Serhat şaşkındı, kendisine her zamankinden nazik konuşuyordu, ayrıca kendisine şarkı söylemesini istemişti. Şaşkınlıkla açılmıştı gözleri.
"Ama ben şarkı söyleyemem."
Tıpkı masum bir bebek gibi söylemişti bunu, bir şey yapmak istemeyen bebek gibi."Şarkı dinlemiyor musun? Dinliyorsan söyleyebilirsin."
"Dinliyorum ama."
"Dediğimi yapmayacaksın öyle mi? Hani ne istersen yapacağım adlı başladığın o cümleler, hani kendimi sana adayacağımlar."
Serhat şaşkınlık içindeydi, onun sesini böyle nazik konuşarak hiç duymamıştı ki.
Hep bağırırken falan duymuştu değil mi?
"Tamam, söyleyeceğim.

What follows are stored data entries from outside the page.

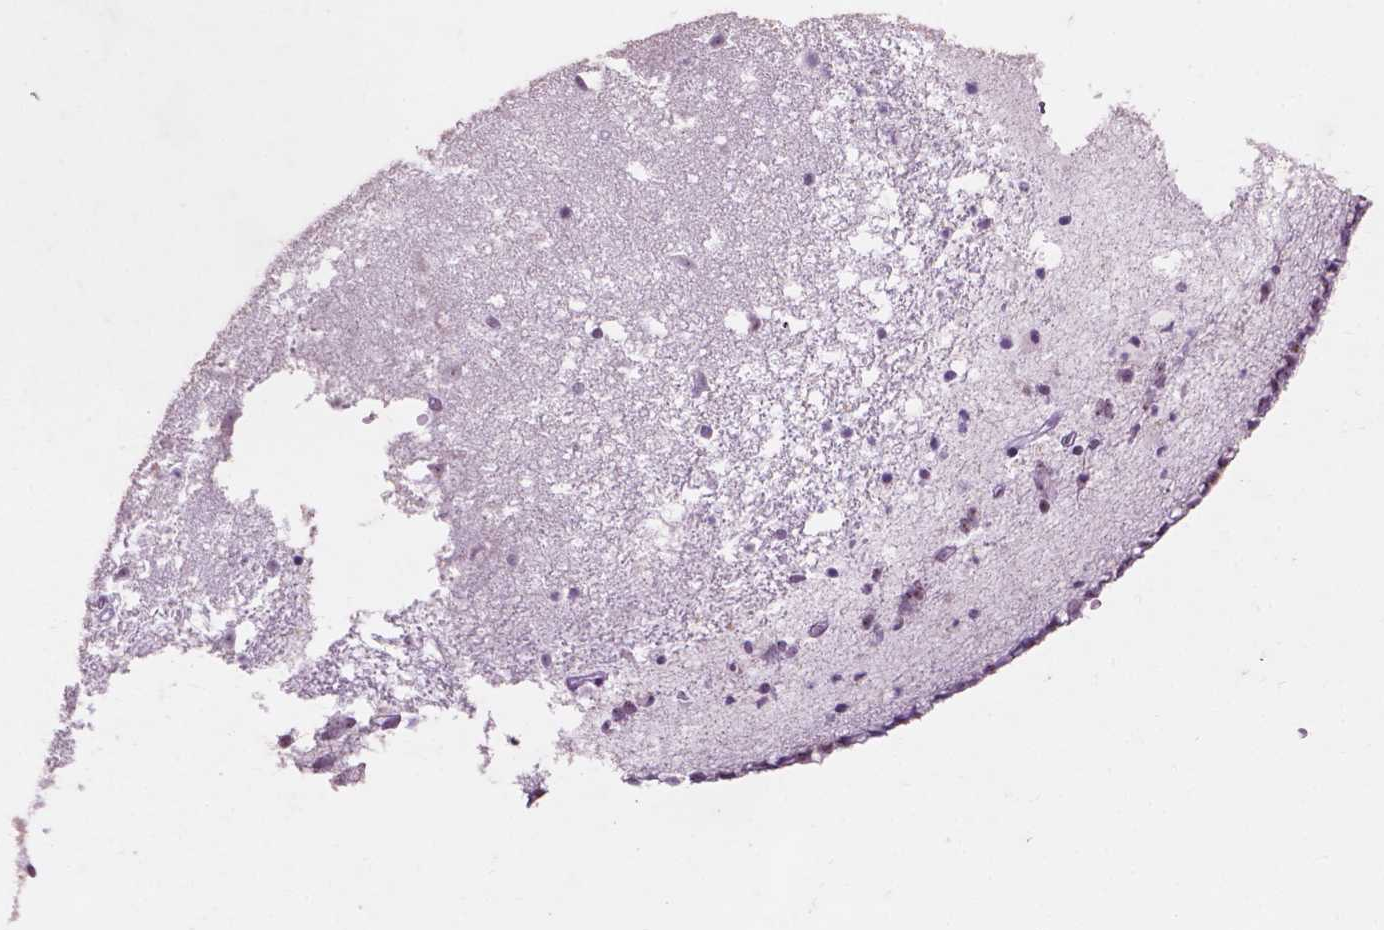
{"staining": {"intensity": "negative", "quantity": "none", "location": "none"}, "tissue": "caudate", "cell_type": "Glial cells", "image_type": "normal", "snomed": [{"axis": "morphology", "description": "Normal tissue, NOS"}, {"axis": "topography", "description": "Lateral ventricle wall"}], "caption": "A high-resolution image shows immunohistochemistry (IHC) staining of normal caudate, which exhibits no significant staining in glial cells.", "gene": "COIL", "patient": {"sex": "female", "age": 42}}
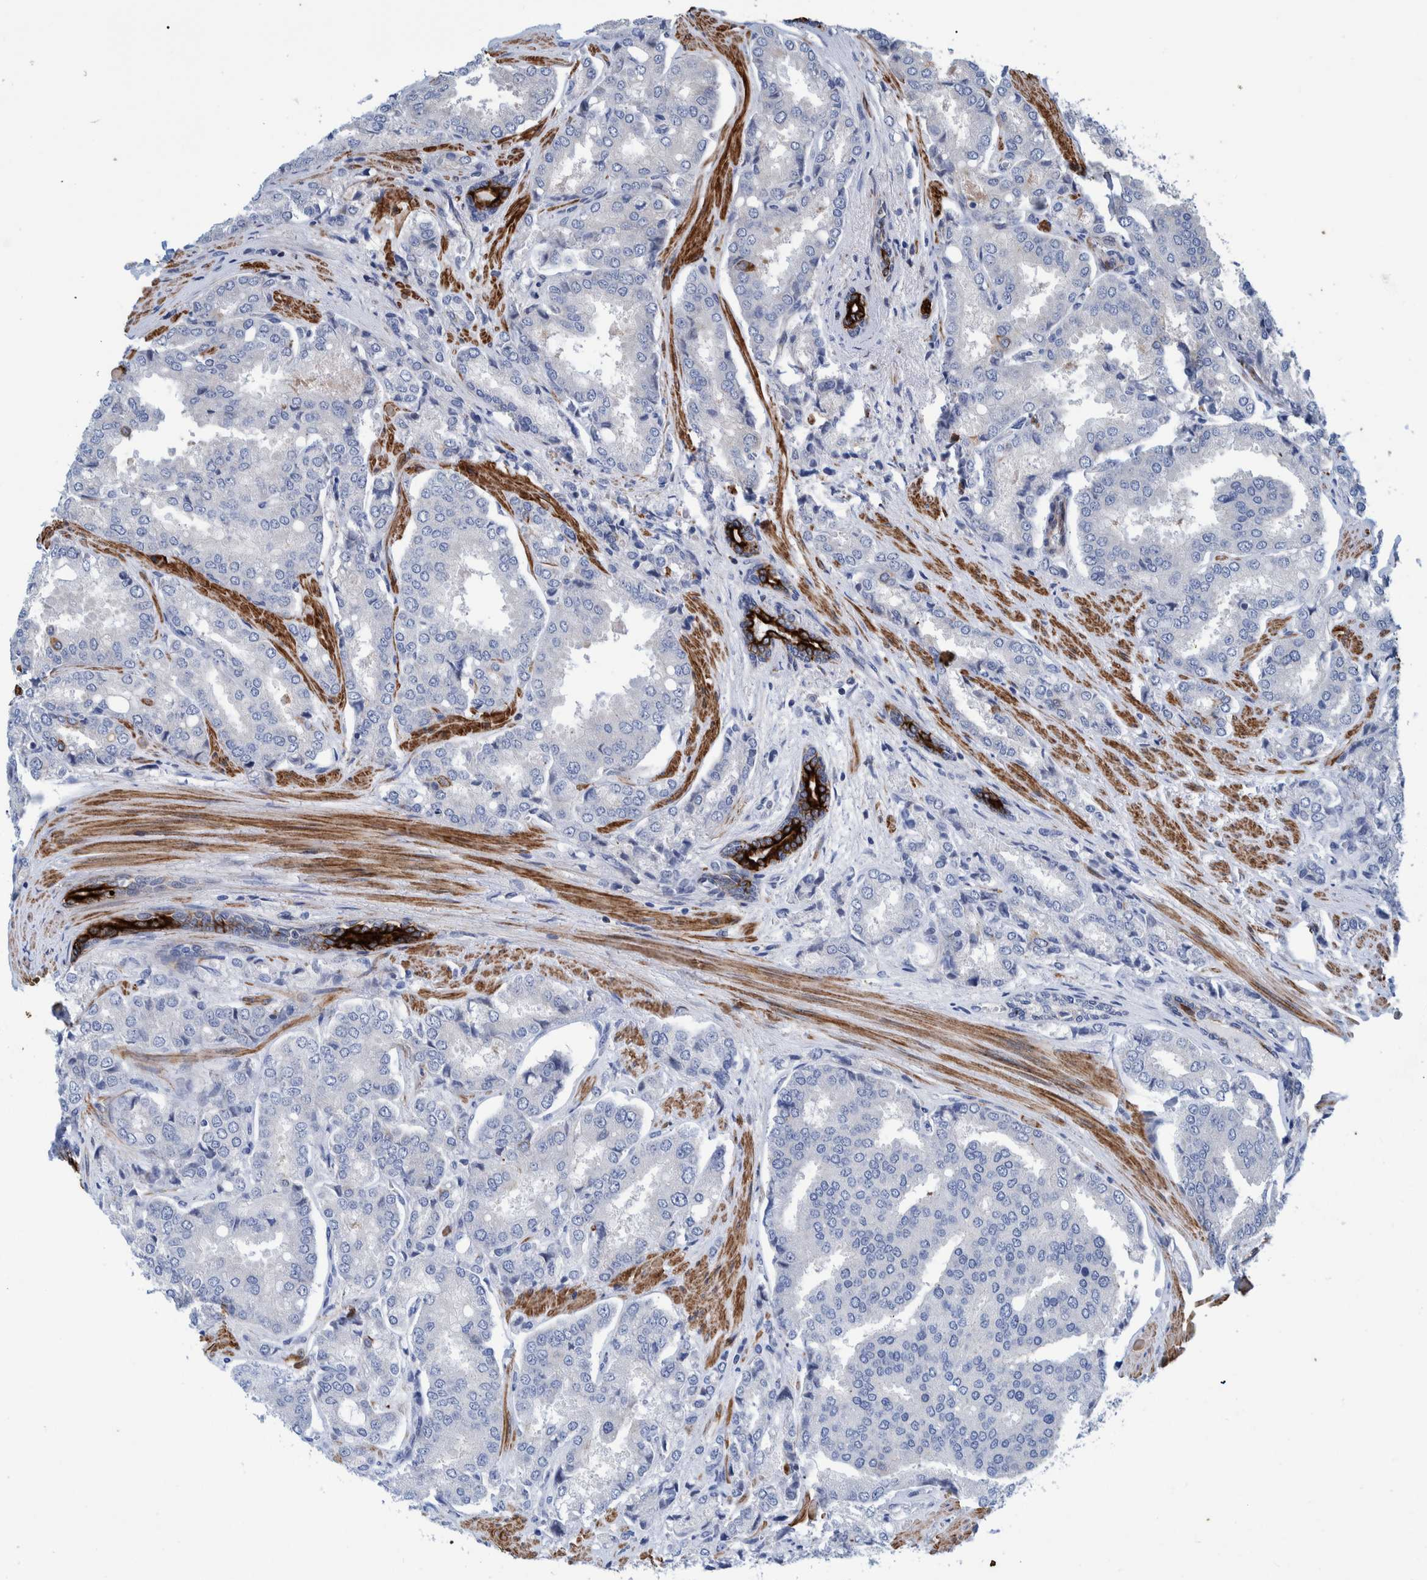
{"staining": {"intensity": "negative", "quantity": "none", "location": "none"}, "tissue": "prostate cancer", "cell_type": "Tumor cells", "image_type": "cancer", "snomed": [{"axis": "morphology", "description": "Adenocarcinoma, High grade"}, {"axis": "topography", "description": "Prostate"}], "caption": "DAB (3,3'-diaminobenzidine) immunohistochemical staining of prostate high-grade adenocarcinoma exhibits no significant positivity in tumor cells.", "gene": "MKS1", "patient": {"sex": "male", "age": 50}}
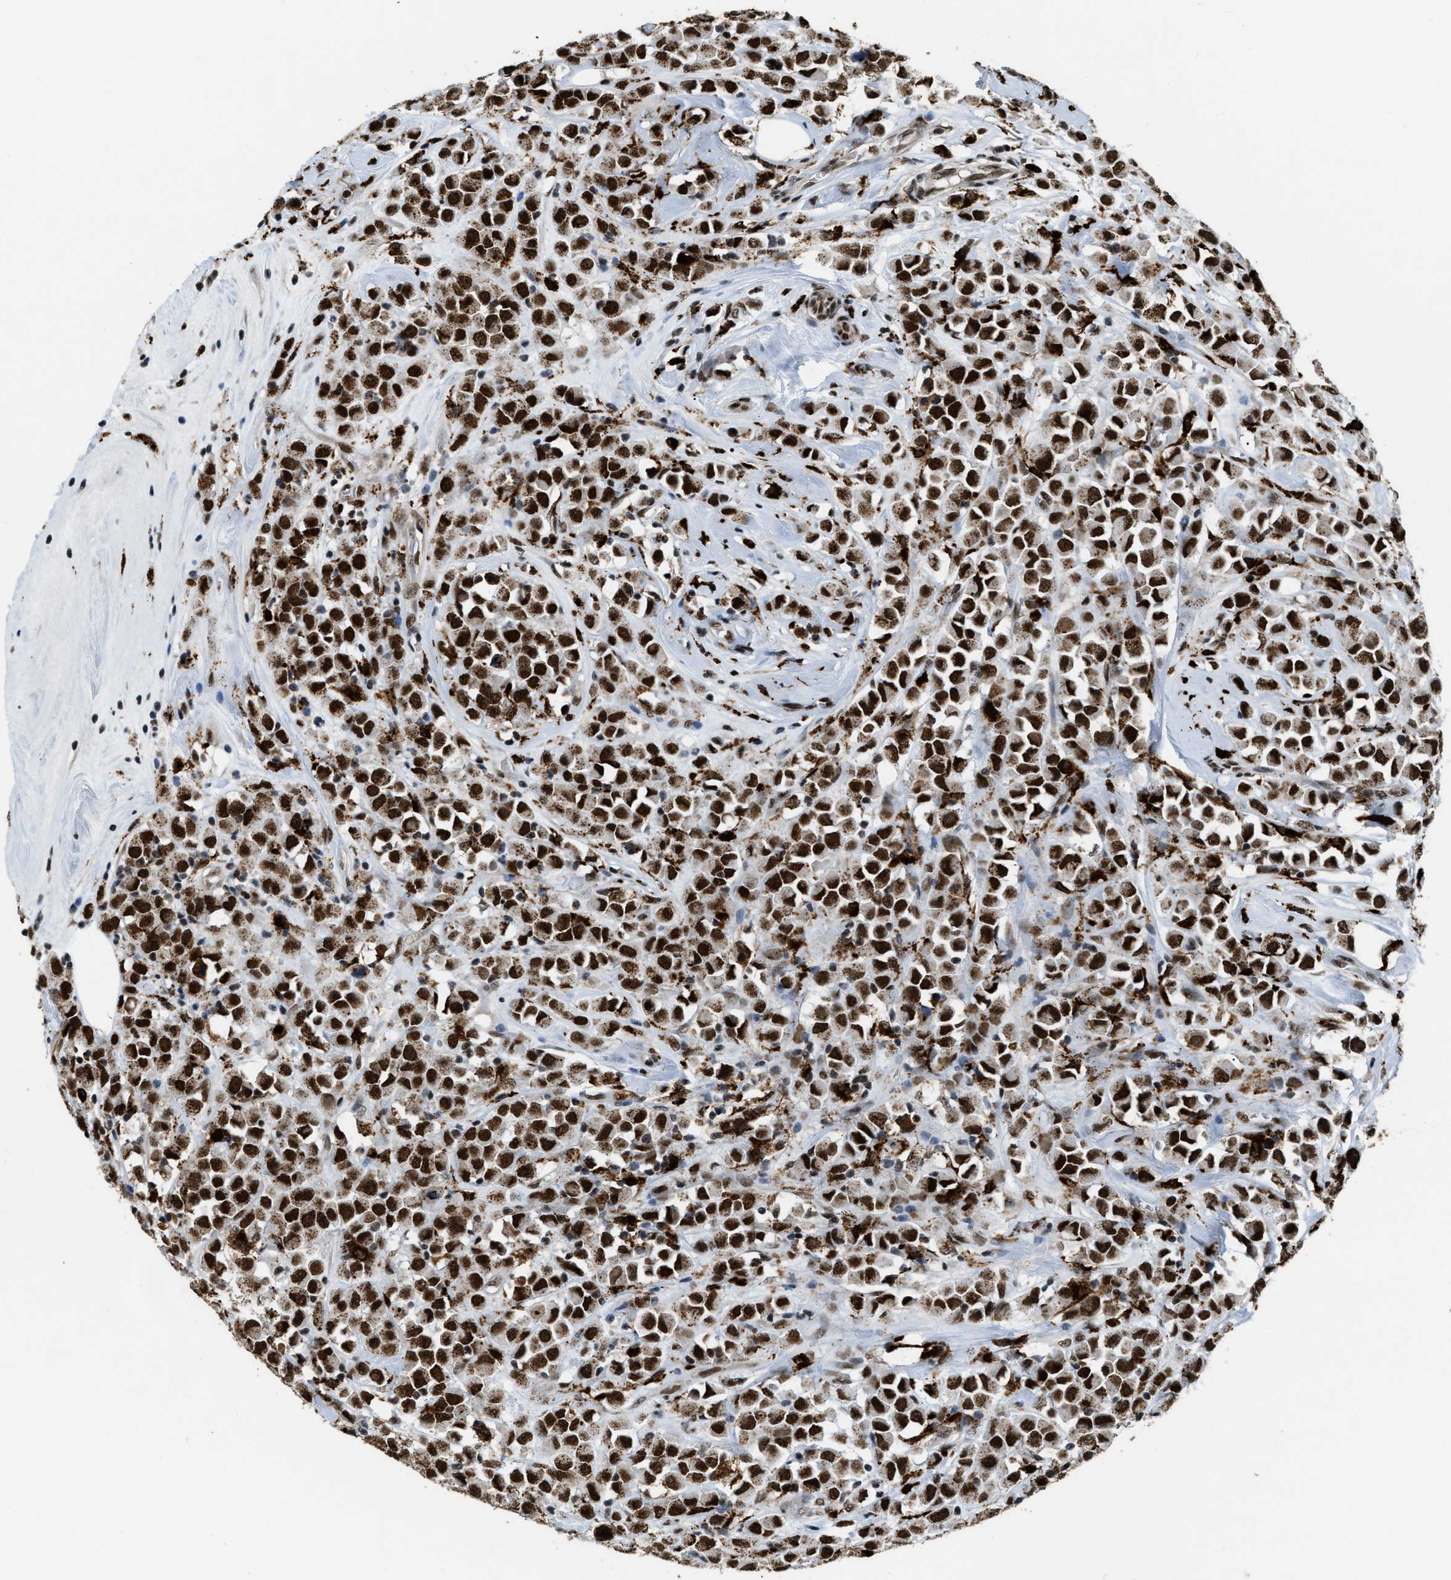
{"staining": {"intensity": "strong", "quantity": ">75%", "location": "cytoplasmic/membranous,nuclear"}, "tissue": "breast cancer", "cell_type": "Tumor cells", "image_type": "cancer", "snomed": [{"axis": "morphology", "description": "Duct carcinoma"}, {"axis": "topography", "description": "Breast"}], "caption": "Protein staining demonstrates strong cytoplasmic/membranous and nuclear positivity in about >75% of tumor cells in breast infiltrating ductal carcinoma.", "gene": "NUMA1", "patient": {"sex": "female", "age": 61}}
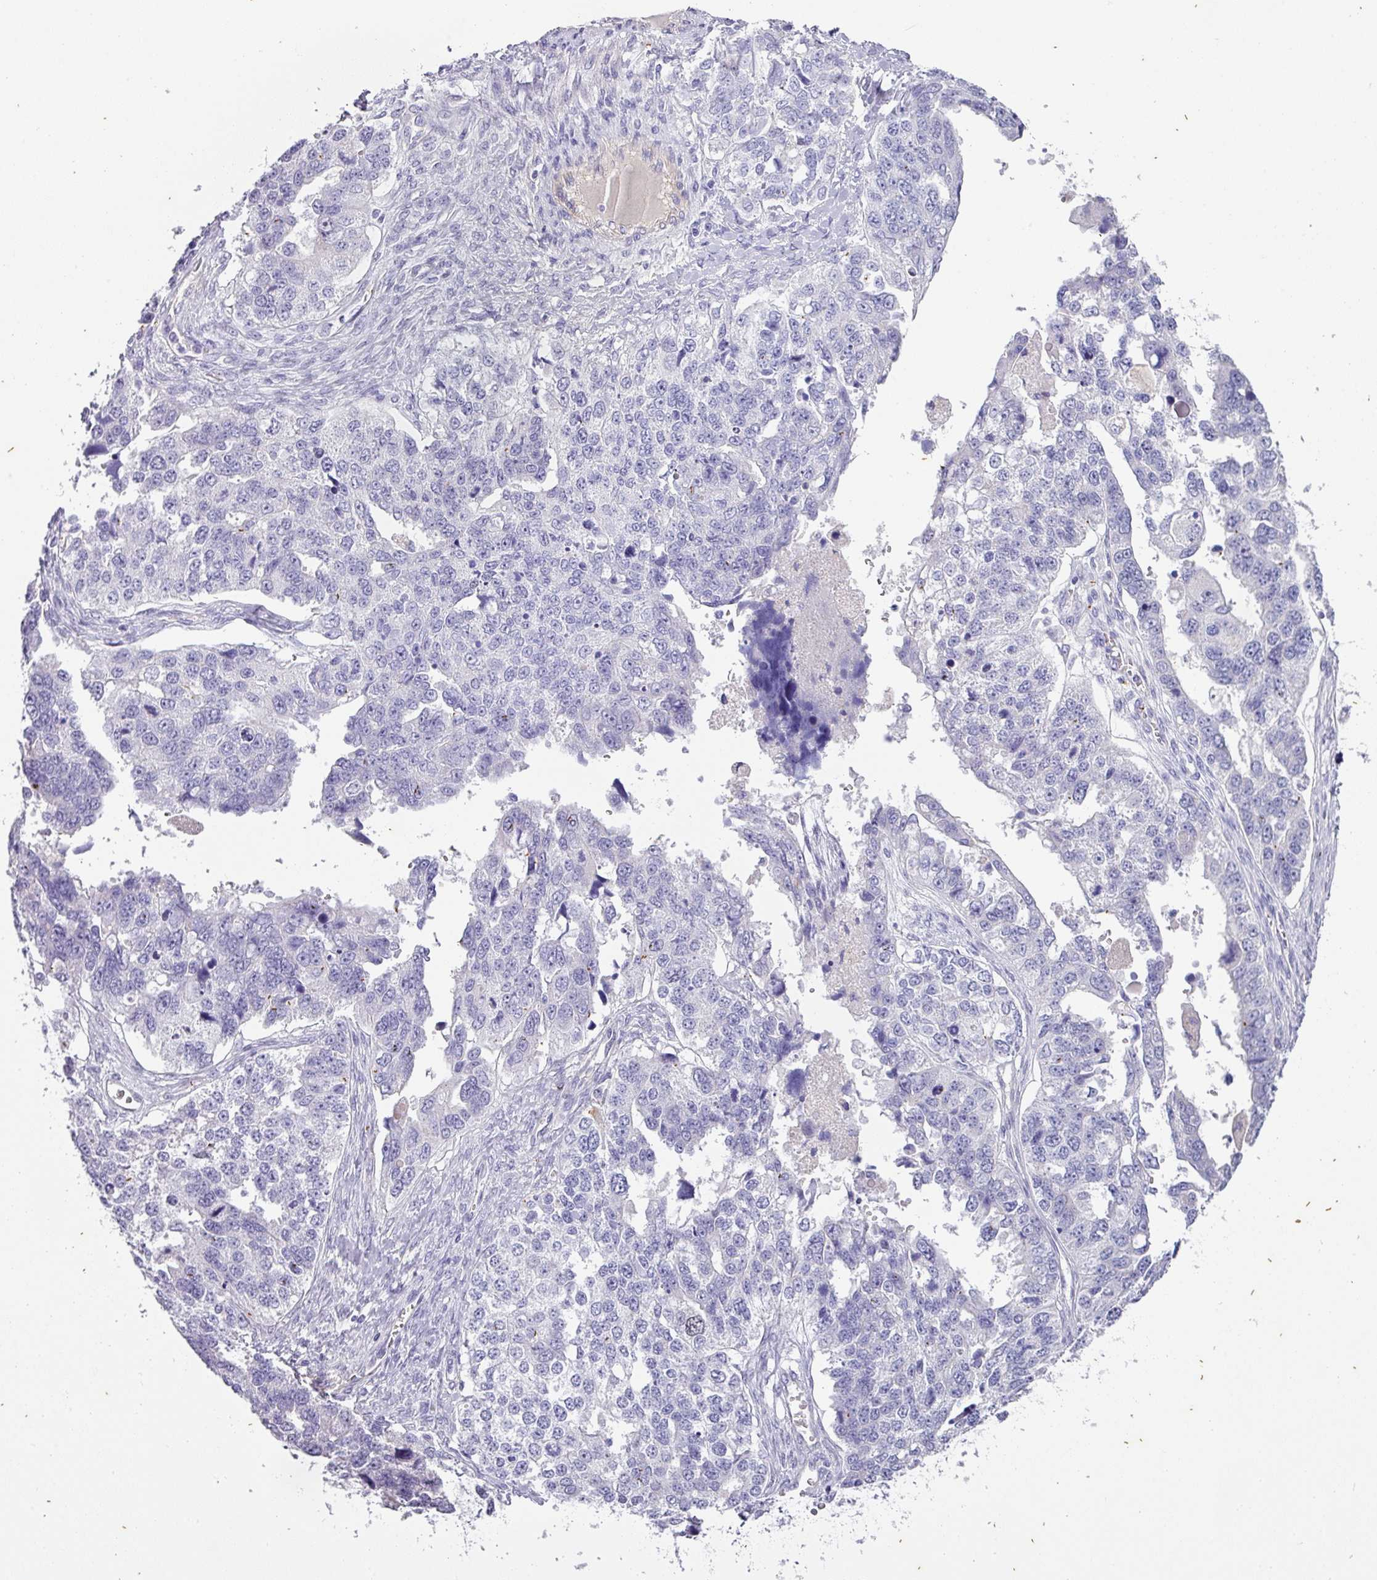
{"staining": {"intensity": "negative", "quantity": "none", "location": "none"}, "tissue": "ovarian cancer", "cell_type": "Tumor cells", "image_type": "cancer", "snomed": [{"axis": "morphology", "description": "Cystadenocarcinoma, serous, NOS"}, {"axis": "topography", "description": "Ovary"}], "caption": "Protein analysis of ovarian serous cystadenocarcinoma demonstrates no significant staining in tumor cells.", "gene": "OR52N1", "patient": {"sex": "female", "age": 76}}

Yabancı olur mu?"
"Fark etmez. Ruh haline göre bir şarkı söyle gitsin."
Alp'in sesi yine eski haline dönüyordu.
Serhat hastane odasının koltuğunda oturuşunu biraz daha düzeltti, Alp yatağında oturur bir pozisyonda ona bakıyordu.!İşte o şeyi şimdi dinleyin, o sesin
Serhat'ın sesi olduğunu düşünün.!İşte şimdi çok kötü şeyler oluyordu, Alp kaskatı kesilerek dinlemişti onu. Garip duyguların içine girerek, belki de biraz sinirlenmişti.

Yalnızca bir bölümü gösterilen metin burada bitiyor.